Release Checklist

This checklist gates every release of cursor-agent.

Gates are ordered. A failure at any gate blocks everything below it. Search Correctness is a mandatory gate – this is a code-search product. Operational correctness (exit codes, routing) is necessary but not sufficient.

Gate 1 – Build

#	Check	How to verify	Status
1.1	Clean build	`cmake --build build/ 2>&1 \\| grep -c error` → 0	☐
1.2	Self-test passes	`cursor-agent --self-test` → 8/8 passed	☐
1.3	Doctor passes	`cursor-agent --doctor` → 0 failed	☐
1.4	Benchmark suite passes	`cursor-agent --benchmark` → 14/14	☐

Gate 2 – Execution

#	Check	How to verify	Status
2.1	Commands execute correctly	`audit_runner.py` all exit 0	☐
2.2	Tool routing verified	`--self-test` direct command routing 9/9	☐
2.3	Exit codes verified	`--capabilities` exits 0; `--version` exits 0	☐
2.4	Checkpoint contamination absent	Search results from `include/` and `src/` only	☐
2.5	cmake / ctest routing correct	`cursor-agent "build the project"` no stderr	☐

Gate 3 – Search Correctness (mandatory product gate)

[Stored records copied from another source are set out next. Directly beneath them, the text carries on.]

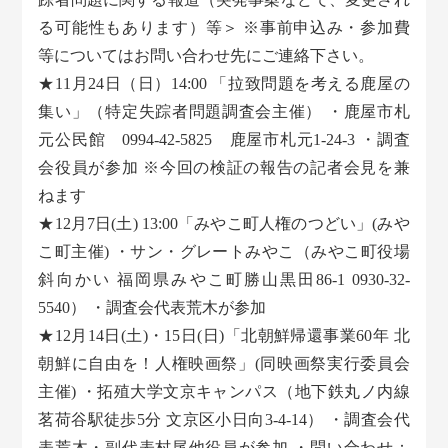
る可能性もあります）等＞ ※事前申込み・参加費
等についてはお問い合わせ先にご連絡下さい。
★11月24日（日）14:00 「拉致問題を考える鹿屋の
集い」（特定失踪者問題調査会主催） ・鹿屋市札
元公民館 0994-42-5825 鹿屋市札元1-24-3 ・調査
会役員が参加 ※今回の検証の報告の記者会見を兼
ねます
★12月7日(土) 13:00「みやこ町人権のつどい」(みや
こ町主催) ・サン・グレートみやこ（みやこ町役場
斜向かい 福岡県みやこ町勝山黒田86-1 0930-32-
5540） ・調査会代表荒木が参加
★12月14日(土)・15日(日)「北朝鮮帰還事業60年 北
朝鮮に自由を！人権映画祭」(同映画祭実行委員会
主催) ・拓殖大学文京キャンパス（地下鉄丸ノ内線
茗荷谷駅徒歩5分 文京区小日向3-4-14） ・調査会代
表荒木・副代表村尾他役員が参加 ・問い合わせ：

Definition: A query is semantically correct if and only if the engine returns
the canonical declaration, definition, or use site – not a fixture, document, or
forward-declaration header – for the queried symbol or intent.

Exit code 0 does not satisfy this gate.

#	Check	Target	Status
3.1	Search correctness audit run	All queries in benchmark set audited	☐
3.2	No Critical semantic failures	0 queries with `goal_type: General Chat` for named-symbol inputs	☐
3.3	Declaration queries resolve to source	`find struct/class X` → `include/` or `src/`, never `scenarios/` or `docs/`	☐
3.4	Reference queries resolve to call sites	`who calls X` / `where is X referenced` → `.cpp` caller, not defining `.h`	☐
3.5	Ownership queries trigger investigation	`what owns X` / `what depends on X` → references search, not General Chat	☐
3.6	Git intent queries execute live commands	`what is the git diff` → `git diff`, not codebase grep	☐
3.7	Phrase queries tokenize correctly	Multi-word phrases searched as tokens, not underscore-joined symbols	☐
3.8	Grep fallback rate below target	`grep_fallback_rate` ≤ 20% across benchmark set	☐
3.9	Semantic correctness ≥ 90%	Pass + Partial-correct ≥ 90% of audited queries	☐

Source: docs/telemetry/search_correctness_report.md

Gate 4 – UX

#	Check	How to verify	Status
4.1	Progress timeline visible	Every investigation query shows stage headers before JSON	☐
4.2	Evidence visible	`files_examined` populated in JSON output	☐
4.3	Insufficient evidence distinguishable	`outcome: insufficient_evidence` does not report exit 1	☐
4.4	Errors distinguishable from empty results	Stderr captures tool errors; stdout clean	☐

Gate 5 – Telemetry

#	Check	How to verify	Status
5.1	Dashboard metrics current	`cursor-agent --dashboard` reflects recent sessions	☐
5.2	Failure topology updated	`docs/telemetry/failure_topology.md` reflects current failure classes	☐
5.3	Search correctness report current	`docs/telemetry/search_correctness_report.md` dated within this cycle	☐
5.4	Calibration report reviewed	`cursor-agent --calibrate` confidence bands reviewed	☐

Decision

Field	Value
Gate 1 – Build
Gate 2 – Execution
Gate 3 – Search Correctness
Gate 4 – UX
Gate 5 – Telemetry
Overall decision	☐ READY ☐ BLOCKED
Blocking items
Release authorized by
Date

Release Pipeline

Gate 1: Build
    ↓  (fail → fix build)
Gate 2: Execution
    ↓  (fail → fix routing / exit codes)
Gate 3: Search Correctness       ← primary product gate
    ↓  (fail → fix classifier / ranking / normalization)
Gate 4: UX
    ↓  (fail → fix progress / evidence visibility)
Gate 5: Telemetry
    ↓  (fail → update reports)
Release

A gate may only be skipped with an explicit written waiver documenting:

which checks are skipped
why they are not blocking for this specific release
what telemetry will be monitored post-release

No waivers are valid for Gate 3 items 3.2, 3.3, 3.4, or 3.5. Those are unconditional requirements for a code-search product.